# Texte à analyser
----

La famille de Roms du second dessin est installée à la périphérie d’une ville. Depuis le seuil de sa roulotte câblée, une femme hargneuse et sans pupilles — assurément la mère — botte lestement son bambin au dehors en lui commandant de s’en aller mendier. Derrière la mère, un autre môme en hardes contemple la scène et affiche un air mauvais semblable. Jugeant sans doute le dessin insuffisamment explicite, Plantu a ajouté un cartouche fléché expliquant que «c’est vrai que, dans le « camp des gentils », il n’y a pas toujours que des gentils».
Plantu a nettement distingué par leurs vêtements les familles qui composent ces scènes: des gitans hispanisants dans le premier cas, indélicats mais bonnes gens; des Roms de l’Est dans le second, violents, irresponsables, exploitant leurs propres enfants. On balance à décider lequel des deux dessins est le plus imbécile. En revanche ils sont également injustes, dans le plus strict sens du terme, injustes comme seule la bêtise peut l’être; «Jamais rien de plus injuste qu’un ignare», écrivait Racine.
On sait, depuis Forain et Caran d’Ache, comme des caricaturistes doués peuvent se fourvoyer et corrompre leur talent près des idées malsaines, de l’intolérance et de l’ignorance; comme cet art peut servir et nourrir l’injustice, comme il peut attiser la haine des foules et leur contentement. Ce que c’est que de faire des gens une image fausse; ce que c’est que la violence de l’art.

----

# Jeu de données
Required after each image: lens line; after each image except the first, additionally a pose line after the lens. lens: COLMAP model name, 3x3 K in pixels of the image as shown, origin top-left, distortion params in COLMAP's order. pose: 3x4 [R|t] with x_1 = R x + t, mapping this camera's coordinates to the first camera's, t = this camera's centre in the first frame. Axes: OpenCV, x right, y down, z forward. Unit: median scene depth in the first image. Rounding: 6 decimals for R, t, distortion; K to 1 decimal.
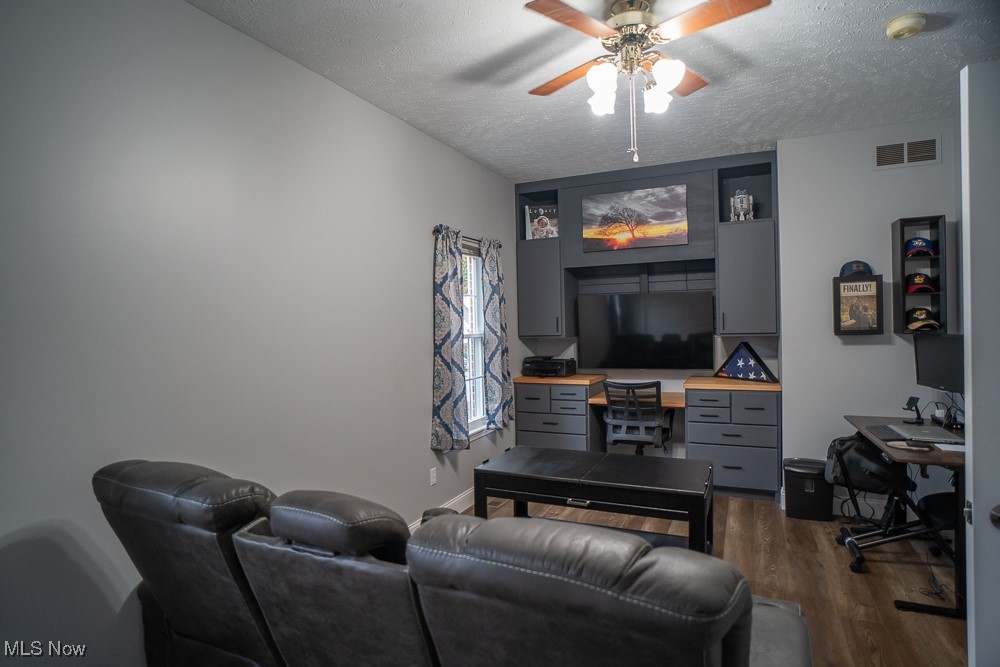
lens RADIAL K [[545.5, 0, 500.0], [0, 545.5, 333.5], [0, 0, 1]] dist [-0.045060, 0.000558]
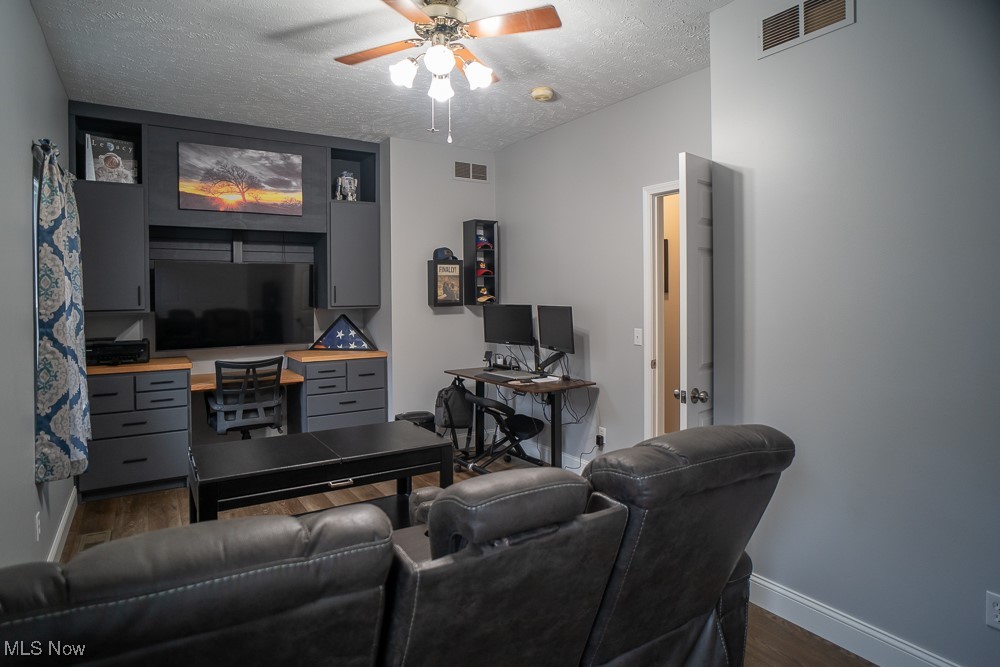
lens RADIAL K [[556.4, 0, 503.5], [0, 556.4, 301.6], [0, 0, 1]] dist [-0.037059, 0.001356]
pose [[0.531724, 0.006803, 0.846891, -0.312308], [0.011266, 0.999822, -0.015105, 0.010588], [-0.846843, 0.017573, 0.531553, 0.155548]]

----

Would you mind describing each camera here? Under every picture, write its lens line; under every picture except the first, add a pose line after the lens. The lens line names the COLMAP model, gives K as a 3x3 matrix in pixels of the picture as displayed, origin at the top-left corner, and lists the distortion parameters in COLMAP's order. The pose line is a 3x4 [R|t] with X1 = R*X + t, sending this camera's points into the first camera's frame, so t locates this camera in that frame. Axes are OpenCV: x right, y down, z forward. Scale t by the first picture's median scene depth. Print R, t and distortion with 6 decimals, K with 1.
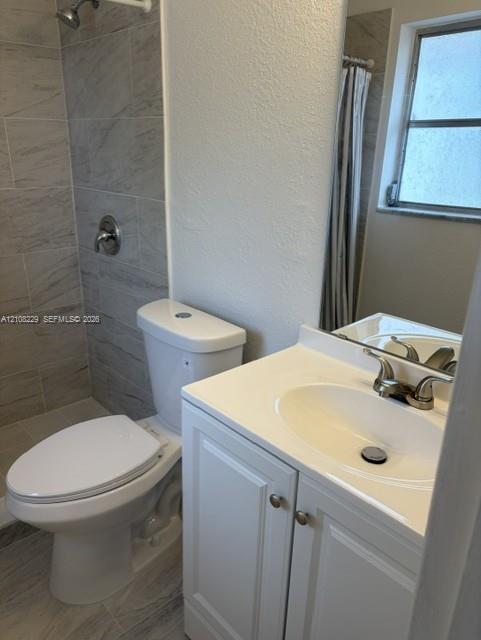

----

# Problème posé
Extrayez l'intégralité du texte sur les dessins de Plantu en le reproduisant mot pour mot. Les lignes constituent un matériau indépendant du texte.

# Réponse attendue
La famille de Roms du second dessin est installée à la périphérie d’une ville. Depuis le seuil de sa roulotte câblée, une femme hargneuse et sans pupilles — assurément la mère — botte lestement son bambin au dehors en lui commandant de s’en aller mendier. Derrière la mère, un autre môme en hardes contemple la scène et affiche un air mauvais semblable. Jugeant sans doute le dessin insuffisamment explicite, Plantu a ajouté un cartouche fléché expliquant que «c’est vrai que, dans le « camp des gentils », il n’y a pas toujours que des gentils».
Plantu a nettement distingué par leurs vêtements les familles qui composent ces scènes: des gitans hispanisants dans le premier cas, indélicats mais bonnes gens; des Roms de l’Est dans le second, violents, irresponsables, exploitant leurs propres enfants. On balance à décider lequel des deux dessins est le plus imbécile. En revanche ils sont également injustes, dans le plus strict sens du terme, injustes comme seule la bêtise peut l’être; «Jamais rien de plus injuste qu’un ignare», écrivait Racine.
On sait, depuis Forain et Caran d’Ache, comme des caricaturistes doués peuvent se fourvoyer et corrompre leur talent près des idées malsaines, de l’intolérance et de l’ignorance; comme cet art peut servir et nourrir l’injustice, comme il peut attiser la haine des foules et leur contentement. Ce que c’est que de faire des gens une image fausse; ce que c’est que la violence de l’art.